I got Monk. She'll know 'oo I mean.”
Monk felt a stab of fear. That his name was so well known, even to this woman of the streets he had never heard of. He could not even recall having been to Seven Dials at all, let alone the faces of individual people. His disadvantage was acute.
The girl heard the tone of command in Vida's voice, and went off obediently to fetch Nellie. She did not invite them in, but left them standing in the freezing alley. Vida took the invitation as given and pushed the door open. Monk followed.
Inside was cold also, but mercifully out of the wind and now thickening snow. The walls were damp in the corridor, and smelled of mould, and from the pervading odour of excrement; the midden was not far away, and probably overflowing. Vida pushed on the second door, and it swung open into a room with a good-sized bed in it, rumpled and obviously lately used, but relatively clean, and with several blankets and quilts on it. Monk presumed it was a place of business as well as rest.

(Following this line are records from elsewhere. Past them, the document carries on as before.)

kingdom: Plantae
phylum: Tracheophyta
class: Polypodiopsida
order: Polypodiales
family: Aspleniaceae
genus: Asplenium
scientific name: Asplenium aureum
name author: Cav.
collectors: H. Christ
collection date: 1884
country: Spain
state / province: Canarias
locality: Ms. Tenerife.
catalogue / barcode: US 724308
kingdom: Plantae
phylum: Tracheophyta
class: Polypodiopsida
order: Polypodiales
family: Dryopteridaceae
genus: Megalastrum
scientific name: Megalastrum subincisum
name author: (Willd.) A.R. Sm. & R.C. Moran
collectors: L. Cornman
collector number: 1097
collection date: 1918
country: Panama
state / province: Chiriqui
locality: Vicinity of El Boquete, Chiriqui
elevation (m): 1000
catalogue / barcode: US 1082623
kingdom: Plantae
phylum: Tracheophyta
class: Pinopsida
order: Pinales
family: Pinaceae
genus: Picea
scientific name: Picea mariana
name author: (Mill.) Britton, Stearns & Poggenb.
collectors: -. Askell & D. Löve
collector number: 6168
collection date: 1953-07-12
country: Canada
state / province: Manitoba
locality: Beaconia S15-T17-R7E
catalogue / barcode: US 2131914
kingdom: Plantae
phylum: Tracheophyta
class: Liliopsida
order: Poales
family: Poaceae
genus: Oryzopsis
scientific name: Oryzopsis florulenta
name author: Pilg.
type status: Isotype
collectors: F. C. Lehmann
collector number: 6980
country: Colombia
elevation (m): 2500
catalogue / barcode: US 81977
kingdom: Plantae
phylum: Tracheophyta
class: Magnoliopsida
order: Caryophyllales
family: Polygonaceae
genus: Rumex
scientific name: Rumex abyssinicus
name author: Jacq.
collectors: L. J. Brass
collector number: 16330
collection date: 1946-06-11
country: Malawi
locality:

There was a young woman standing in the farther corner, waiting for them. Her face was marred by yellowing bruises and a severely cut brow, the scar of which was still healing and would never knit evenly.
Monk needed no other evidence to tell him the woman had been badly beaten. He could not imagine an accident likely to cause such harm.
"You tell this geezer 'ere wot 'appened toyer, Nellie," Vida ordered.